The easiest way would seem to be to hash each line on the way in, storing the hash and the original data, and then compare each new hash with your collection of existing hashes. If you get a positive, you could compare the actual data, to make sure it's not a false positive - though this would be extremely rare, you could go with a quicker hash algorithm, like MD5 or CRC (instead of something like SHA, which is slower but less likely to collide), just so it's quick, and then compare the actual data when you get a hit.

rwmnau
A: 

Any of the hash-based methods may produce bad results because more than one string can produce the same hash. (It's not likely, but it's possible.) This is particularly true of the suggestion to add the hashes, since you would essentially be taking a particularly bad hash of the hash values.

A hash method should only be attempted if it's not critical that you miss a change or spot a change where none exists.

The most accurate way would be to keep a Map using the line strings as key and storing the count of each as the value. (If each string can only appear once, you don't need the count.) Compute this for the expected set of lines. Duplicate this collection to examine the incoming lines, reducing the count for each line as you see it.

  • If you encounter a line with a zero count (or no map entry at all), you've seen a line you didn't expect.
  • If you end this with non-zero entries remaining in the Map, you didn't see something you expected.
Alan Krueger
A: 

Well the problem specification is a bit limited.

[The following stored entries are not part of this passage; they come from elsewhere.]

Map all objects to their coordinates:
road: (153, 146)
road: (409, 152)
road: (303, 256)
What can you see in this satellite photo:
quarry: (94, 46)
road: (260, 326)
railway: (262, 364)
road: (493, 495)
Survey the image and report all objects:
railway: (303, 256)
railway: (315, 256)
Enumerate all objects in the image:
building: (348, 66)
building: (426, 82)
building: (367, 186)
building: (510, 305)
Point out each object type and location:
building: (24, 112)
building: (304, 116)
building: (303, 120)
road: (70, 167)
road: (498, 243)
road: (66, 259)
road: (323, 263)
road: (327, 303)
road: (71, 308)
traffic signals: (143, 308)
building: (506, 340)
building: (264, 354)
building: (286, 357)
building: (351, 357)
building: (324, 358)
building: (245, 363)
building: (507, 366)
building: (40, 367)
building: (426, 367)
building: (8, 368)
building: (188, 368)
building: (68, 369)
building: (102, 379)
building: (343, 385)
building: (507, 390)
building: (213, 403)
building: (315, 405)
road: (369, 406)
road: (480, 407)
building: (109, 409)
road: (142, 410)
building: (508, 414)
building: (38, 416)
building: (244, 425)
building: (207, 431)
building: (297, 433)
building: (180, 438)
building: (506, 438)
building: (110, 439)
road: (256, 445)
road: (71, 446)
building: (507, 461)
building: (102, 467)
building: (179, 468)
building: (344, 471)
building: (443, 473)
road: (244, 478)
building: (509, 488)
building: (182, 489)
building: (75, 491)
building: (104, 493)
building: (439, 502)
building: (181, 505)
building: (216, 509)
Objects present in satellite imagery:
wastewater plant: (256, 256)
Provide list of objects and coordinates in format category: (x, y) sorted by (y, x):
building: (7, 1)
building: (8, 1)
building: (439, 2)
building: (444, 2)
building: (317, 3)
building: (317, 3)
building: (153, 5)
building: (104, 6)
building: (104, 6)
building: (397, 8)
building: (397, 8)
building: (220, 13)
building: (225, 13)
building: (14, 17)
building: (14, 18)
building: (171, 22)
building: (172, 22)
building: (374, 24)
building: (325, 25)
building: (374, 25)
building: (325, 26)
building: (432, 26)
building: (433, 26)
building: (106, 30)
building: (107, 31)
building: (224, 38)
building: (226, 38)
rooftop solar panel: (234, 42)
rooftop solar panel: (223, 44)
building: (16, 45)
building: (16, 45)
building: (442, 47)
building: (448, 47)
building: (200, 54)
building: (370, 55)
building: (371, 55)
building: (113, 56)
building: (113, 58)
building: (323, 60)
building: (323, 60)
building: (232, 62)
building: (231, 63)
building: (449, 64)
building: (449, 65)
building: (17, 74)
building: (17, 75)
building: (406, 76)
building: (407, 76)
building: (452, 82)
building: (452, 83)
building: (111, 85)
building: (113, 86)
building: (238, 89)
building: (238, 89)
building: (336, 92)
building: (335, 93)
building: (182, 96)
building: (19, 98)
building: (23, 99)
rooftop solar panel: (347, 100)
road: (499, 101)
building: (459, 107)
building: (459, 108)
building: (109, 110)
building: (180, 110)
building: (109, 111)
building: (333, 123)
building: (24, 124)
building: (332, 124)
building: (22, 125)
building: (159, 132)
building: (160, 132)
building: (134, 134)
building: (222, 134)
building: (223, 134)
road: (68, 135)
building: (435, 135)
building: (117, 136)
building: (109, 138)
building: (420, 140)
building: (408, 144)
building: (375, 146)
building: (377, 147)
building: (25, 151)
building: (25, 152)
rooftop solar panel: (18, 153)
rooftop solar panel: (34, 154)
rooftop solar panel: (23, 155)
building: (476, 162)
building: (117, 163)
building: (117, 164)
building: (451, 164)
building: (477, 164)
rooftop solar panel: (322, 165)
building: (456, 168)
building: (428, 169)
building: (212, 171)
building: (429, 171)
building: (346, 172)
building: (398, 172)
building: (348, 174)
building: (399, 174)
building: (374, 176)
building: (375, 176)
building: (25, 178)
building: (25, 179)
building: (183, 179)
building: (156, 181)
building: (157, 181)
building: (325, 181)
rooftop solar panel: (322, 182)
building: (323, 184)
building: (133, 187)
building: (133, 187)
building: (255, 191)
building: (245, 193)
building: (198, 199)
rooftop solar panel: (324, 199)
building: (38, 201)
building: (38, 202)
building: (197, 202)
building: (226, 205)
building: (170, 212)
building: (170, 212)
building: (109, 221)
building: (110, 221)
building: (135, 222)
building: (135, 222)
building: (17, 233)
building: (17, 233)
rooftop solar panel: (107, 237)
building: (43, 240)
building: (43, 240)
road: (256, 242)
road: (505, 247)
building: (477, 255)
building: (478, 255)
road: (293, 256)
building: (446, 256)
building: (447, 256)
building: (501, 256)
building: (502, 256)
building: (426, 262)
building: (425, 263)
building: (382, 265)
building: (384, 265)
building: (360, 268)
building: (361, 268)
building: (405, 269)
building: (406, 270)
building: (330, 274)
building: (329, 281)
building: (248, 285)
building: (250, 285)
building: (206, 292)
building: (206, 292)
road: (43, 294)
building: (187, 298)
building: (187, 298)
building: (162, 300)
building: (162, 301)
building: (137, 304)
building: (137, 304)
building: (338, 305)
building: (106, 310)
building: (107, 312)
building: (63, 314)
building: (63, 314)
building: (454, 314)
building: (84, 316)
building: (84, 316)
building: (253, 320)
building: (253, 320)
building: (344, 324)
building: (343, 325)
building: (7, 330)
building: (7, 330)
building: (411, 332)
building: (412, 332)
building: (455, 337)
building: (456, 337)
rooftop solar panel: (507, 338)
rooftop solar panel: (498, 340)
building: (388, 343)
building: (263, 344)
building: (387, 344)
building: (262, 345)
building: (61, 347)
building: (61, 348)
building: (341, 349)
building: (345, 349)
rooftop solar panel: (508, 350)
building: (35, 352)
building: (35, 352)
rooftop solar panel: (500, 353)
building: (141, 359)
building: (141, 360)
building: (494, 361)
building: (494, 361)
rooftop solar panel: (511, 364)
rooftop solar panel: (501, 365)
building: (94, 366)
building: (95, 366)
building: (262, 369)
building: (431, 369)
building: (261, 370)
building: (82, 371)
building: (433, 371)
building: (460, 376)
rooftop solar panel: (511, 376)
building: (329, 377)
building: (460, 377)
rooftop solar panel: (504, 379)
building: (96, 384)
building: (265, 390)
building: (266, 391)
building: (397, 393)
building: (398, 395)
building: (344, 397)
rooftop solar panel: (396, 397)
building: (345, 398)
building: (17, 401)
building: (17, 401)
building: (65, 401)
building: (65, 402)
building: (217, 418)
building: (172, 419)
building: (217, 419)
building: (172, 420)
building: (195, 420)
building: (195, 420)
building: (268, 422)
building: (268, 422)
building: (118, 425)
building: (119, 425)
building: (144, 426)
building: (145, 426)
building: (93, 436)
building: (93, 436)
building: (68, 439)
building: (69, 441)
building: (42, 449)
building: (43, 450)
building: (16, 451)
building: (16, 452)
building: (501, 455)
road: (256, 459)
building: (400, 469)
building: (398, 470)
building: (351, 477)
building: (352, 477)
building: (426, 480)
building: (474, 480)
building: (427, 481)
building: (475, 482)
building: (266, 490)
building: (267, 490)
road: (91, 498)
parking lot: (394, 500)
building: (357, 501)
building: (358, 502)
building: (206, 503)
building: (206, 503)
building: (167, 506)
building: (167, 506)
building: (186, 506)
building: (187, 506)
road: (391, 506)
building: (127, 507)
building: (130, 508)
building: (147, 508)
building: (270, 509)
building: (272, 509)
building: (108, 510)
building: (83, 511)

As I understand it you wish to see if several strings contain the same elements regardless of order.

For example:

A B C C B A

are the same.

The way to do this is to create a set of the values then compare the sets. To create a set do:

HashSet set = new HashSet(); foreach (item : string) { set.add(item); }

Then just compare the contents of the sets by running through one of the sets and comparing it w/others. The execution time will be O(N) instead of O(NlogN) for the sorting example.

A: 

Dog, isn't there a time complexity involved in "running through one of the sets and comparing it w/others" that makes your solution > O(n)?